FIGURA 15: Diferenciações sociais (parte do Anexo T; Quirino, 2004)

Brevemente, pensando na estratificação social básica, temos um grupo que não possui a necessária renda para sobrevivência, representado pelo ‘indigente’; uma grupo que possui uma renda razoável, representado pelo ‘delegado’; e um grupo que possui uma renda superior à necessária para uma vida razoável, representada na referência a quem é ‘rico’. Nesse momento do texto, práticas materiais da justiça e segurança pública ganham visibilidade negativa, ao registrar que ‘não é possível’ que o Estado só atenda (ou privilegie tanto) a indivíduos mais abastados. Nessa representação, há um adendo quando se percebe a diferença racial dos personagens. A estratificação sócio-histórica brasileira ainda resulta em diferenças sociais para os afrodescendentes em relação aos eurodescendentes. É possível perceber como os discursos que sustentam a situação de ‘moradia nas ruas’ vão se mostrando em práticas materiais, históricas, discursivas, enredadas em crenças e valores.

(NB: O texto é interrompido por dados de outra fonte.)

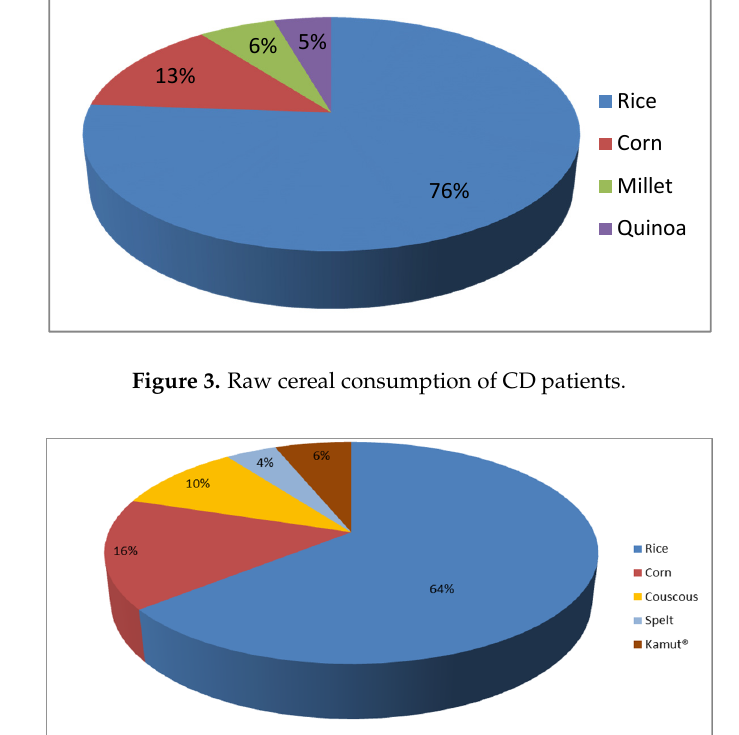
Figure 2. Daily cereal-based product consumption pattern in CD patients and controls according Figure 2. Daily cereal ‐ based product consumption pattern in CD patients and controls according to Figure 2. Daily cereal ‐ based product consumption pattern in CD patients and controls according to Figure 2. Daily cereal ‐ based product consumption pattern in CD patients and controls according to food processing: raw cereals (rice, polenta, other cereals) vs. processed cereal ‐ based products (sweet to food processing: raw cereals (rice, polenta, other cereals) vs. processed cereal-based products food processing: raw cereals (rice, polenta, other cereals) vs. processed cereal ‐ based products (sweet food processing: raw cereals (rice, polenta, other cereals) vs. processed cereal ‐ based products (sweet pastries, bread, pasta, homemade cakes, biscuits, crackers, breakfast cereals, and breadcrumbs). (sweet pastries, bread, pasta, homemade cakes, biscuits, crackers, breakfast cereals, and breadcrumbs). pastries, bread, pasta, homemade cakes, biscuits, crackers, breakfast cereals, and breadcrumbs). pastries, bread, pasta, homemade cakes, biscuits, crackers, breakfast cereals, and breadcrumbs).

Ainda é preciso dizer que, nessa CE, os ‘moradores de rua’ estão ‘presentes’ no texto, na fala do delegado, para serem em seguida transformados em ‘ausentes’. Inclui-se ao dizer que ele (o cidadão) está como ‘todos os brasileiros’, trata-o como ‘você’, ‘amigo’, ‘amigão’ para ser representado, no fim, como ‘ninguém’.